In 2014, an audit of emergency departments’ (EDs) patient charts determined that while First Nations patients with Indian Status could be identified through their status numbers, it was difficult to identify Métis people who were visiting EDs, the number admitted to hospital, their length of stay and the reasons for why they were admitted.
“Without this information it is impossible for us to track Métis patients’ use of EDs and their hospital stays,” says Dr. Caroline Tait, associate professor in the Department of Psychiatry and Lead of First Peoples, First Person Indigenous Mental Health Research Network, Canadian Depression Research and Intervention Network. “This information is critical if we want to see improvements to healthcare services for Métis people.”

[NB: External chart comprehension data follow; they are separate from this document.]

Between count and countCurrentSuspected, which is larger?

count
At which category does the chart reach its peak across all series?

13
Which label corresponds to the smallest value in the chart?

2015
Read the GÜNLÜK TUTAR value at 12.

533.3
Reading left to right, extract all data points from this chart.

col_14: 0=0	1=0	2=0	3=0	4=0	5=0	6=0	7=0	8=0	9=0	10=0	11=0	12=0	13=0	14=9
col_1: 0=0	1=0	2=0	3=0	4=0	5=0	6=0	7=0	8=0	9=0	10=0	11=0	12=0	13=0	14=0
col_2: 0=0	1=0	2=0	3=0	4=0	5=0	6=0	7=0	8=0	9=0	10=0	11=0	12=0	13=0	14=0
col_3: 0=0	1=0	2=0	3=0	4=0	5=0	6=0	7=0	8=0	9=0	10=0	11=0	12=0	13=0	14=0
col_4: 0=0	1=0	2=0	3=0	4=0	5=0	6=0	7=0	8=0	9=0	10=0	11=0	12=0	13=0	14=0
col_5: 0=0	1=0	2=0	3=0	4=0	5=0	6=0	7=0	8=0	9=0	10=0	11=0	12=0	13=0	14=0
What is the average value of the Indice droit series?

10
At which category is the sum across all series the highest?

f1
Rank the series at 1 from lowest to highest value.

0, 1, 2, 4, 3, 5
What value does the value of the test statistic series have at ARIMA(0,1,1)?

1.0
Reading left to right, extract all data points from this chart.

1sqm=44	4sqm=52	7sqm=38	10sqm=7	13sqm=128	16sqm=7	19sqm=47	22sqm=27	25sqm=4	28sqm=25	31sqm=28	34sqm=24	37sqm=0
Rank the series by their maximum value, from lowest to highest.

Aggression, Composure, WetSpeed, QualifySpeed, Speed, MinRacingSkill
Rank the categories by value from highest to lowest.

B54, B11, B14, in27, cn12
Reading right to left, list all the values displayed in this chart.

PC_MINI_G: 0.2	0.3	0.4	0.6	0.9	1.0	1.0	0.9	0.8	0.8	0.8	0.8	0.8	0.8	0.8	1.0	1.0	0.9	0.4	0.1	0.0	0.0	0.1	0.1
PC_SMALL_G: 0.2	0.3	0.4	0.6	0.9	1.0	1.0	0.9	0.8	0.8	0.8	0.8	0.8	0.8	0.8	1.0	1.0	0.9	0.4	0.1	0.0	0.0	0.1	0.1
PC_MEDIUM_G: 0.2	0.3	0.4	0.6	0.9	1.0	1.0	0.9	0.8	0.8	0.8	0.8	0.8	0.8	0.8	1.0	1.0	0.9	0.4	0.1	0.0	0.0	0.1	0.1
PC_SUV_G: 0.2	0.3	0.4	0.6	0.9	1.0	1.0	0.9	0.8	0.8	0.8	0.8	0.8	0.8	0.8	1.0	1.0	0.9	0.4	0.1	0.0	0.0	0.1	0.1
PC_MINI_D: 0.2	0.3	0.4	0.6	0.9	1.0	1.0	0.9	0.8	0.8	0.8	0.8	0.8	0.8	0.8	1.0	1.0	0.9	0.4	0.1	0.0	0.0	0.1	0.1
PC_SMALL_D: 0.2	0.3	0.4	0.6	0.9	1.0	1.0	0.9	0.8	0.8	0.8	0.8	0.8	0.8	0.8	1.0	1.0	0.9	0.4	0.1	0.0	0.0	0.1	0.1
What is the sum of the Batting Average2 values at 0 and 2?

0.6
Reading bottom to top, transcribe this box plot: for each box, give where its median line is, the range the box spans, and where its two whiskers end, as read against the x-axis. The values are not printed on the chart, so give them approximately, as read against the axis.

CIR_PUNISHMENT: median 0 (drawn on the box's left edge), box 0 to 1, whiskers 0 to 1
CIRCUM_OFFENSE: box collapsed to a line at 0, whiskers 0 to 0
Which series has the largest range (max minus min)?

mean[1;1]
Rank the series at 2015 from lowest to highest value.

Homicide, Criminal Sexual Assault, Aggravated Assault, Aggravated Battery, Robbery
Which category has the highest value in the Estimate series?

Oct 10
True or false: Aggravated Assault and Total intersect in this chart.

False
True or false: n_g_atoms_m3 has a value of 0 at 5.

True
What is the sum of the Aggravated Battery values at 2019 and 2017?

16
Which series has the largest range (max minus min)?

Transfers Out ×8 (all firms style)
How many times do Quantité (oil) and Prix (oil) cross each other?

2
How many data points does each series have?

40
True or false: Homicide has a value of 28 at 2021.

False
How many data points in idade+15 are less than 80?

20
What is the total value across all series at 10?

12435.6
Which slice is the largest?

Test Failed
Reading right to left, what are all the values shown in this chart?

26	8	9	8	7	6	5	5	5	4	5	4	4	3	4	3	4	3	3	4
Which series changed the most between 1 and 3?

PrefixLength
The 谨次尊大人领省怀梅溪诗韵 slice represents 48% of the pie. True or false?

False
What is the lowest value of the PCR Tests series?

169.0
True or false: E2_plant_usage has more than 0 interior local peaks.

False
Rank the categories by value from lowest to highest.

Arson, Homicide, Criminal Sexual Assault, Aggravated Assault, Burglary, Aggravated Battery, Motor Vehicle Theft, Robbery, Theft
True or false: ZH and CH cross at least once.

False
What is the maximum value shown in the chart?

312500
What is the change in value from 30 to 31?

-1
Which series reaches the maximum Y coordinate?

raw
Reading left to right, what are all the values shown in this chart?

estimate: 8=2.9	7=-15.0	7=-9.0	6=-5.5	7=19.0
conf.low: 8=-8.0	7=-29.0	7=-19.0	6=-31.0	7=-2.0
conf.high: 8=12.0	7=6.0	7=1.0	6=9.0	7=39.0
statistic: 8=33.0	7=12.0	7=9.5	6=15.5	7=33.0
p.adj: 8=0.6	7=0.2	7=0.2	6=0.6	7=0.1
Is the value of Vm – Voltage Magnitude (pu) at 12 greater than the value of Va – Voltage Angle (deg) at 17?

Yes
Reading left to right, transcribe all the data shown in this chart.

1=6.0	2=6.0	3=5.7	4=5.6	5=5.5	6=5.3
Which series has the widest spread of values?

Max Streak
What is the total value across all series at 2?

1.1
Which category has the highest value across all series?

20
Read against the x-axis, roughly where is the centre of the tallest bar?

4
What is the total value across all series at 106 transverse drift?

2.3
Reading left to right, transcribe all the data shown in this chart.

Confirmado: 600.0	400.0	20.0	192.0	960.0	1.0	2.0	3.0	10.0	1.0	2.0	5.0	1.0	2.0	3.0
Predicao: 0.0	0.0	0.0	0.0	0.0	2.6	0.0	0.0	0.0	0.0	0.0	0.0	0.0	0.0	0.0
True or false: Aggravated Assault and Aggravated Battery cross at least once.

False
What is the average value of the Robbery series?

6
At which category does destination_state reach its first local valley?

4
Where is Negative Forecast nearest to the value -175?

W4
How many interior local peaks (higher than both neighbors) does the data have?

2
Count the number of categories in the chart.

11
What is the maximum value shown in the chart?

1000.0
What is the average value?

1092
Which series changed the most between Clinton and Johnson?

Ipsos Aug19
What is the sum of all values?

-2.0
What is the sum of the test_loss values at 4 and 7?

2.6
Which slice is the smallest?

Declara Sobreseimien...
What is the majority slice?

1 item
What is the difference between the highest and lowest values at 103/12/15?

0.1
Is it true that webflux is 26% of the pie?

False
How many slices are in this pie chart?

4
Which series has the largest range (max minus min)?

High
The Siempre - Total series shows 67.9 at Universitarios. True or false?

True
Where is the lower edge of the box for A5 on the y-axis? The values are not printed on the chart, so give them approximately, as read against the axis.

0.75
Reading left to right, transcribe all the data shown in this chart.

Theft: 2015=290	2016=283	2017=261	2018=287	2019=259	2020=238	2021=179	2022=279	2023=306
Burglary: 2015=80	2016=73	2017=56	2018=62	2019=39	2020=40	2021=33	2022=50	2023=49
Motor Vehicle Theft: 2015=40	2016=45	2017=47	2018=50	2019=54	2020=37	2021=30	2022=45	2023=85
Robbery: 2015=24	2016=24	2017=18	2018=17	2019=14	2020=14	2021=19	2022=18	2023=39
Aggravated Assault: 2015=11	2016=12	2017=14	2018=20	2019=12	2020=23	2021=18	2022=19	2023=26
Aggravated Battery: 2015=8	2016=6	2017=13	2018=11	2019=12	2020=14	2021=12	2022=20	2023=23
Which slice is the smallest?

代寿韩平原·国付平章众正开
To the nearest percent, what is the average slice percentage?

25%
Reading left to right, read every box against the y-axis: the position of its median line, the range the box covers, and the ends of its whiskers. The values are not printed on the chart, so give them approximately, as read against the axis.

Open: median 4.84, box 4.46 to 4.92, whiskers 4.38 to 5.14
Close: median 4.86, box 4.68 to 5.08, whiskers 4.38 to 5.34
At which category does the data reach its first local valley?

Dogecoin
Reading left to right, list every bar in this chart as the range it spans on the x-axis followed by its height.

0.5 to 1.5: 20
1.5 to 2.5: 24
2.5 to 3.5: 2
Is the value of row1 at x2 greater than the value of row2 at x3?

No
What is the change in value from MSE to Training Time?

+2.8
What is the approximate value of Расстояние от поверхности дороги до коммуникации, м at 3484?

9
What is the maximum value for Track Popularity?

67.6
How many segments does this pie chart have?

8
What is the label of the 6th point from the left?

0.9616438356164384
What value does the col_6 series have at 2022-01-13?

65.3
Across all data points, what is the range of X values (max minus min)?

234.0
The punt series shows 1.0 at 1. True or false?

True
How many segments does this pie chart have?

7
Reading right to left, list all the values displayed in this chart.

The creation of a clinical intake tool for self-identification by Métis patients would be a valuable resource for the Saskatoon Health Region (SHR) and the Métis Nation of Saskatchewan (MNS) because it would provide information about the movement of Métis patients through EDs and hospital care. This would allow for a better understanding of the experiences of Métis patients and their families within the SHR, what specific gaps and barriers exist, and create an opportunity for patient-centered research, policy development and changes to health care that privileges the voices of Métis patients and their families. The MNS and the SHR recognize that before a culturally safe clinical tool can be created and applied to patient intake, a formalized agreement about the governance of potential data generated from the use of the tool is required.
As a result, an interdisciplinary team of researchers from the University of Saskatchewan, health representatives from the Métis Nation of Saskatchewan, health and policy managers from the Saskatoon Health Region and a Métis graduate student were recently awarded a SHRF Collaborative Innovation Development grant to improve research governance, health care policies and patient-oriented care delivered to Métis peoples of Saskatchewan.
“I think our health region is being very progressive,” says Dr. Tait, “particularly, Cory Neudorf, Gabe Lafond and Corey Miller. These three people really see that in order to move this project forward we need the involvement of Métis people.”
Métis people have unique health needs, and an overall gap exists between the health status of Métis people and that of the non-Métis population. The aim of the study is to develop a robust Métis-specific research governance model that can be employed for a range of research partnerships.
“We are drawing attention to the issue in a new way,” says Dr. Tait. “Specifically, in terms of how we can use this clinical tool to inform the healthcare system better and ensure that the governance benefits the Métis people.”
Health research for Métis people requires strong community input; and better outcomes hinge on the sustained effort and partnership between the researcher, their institution and the community.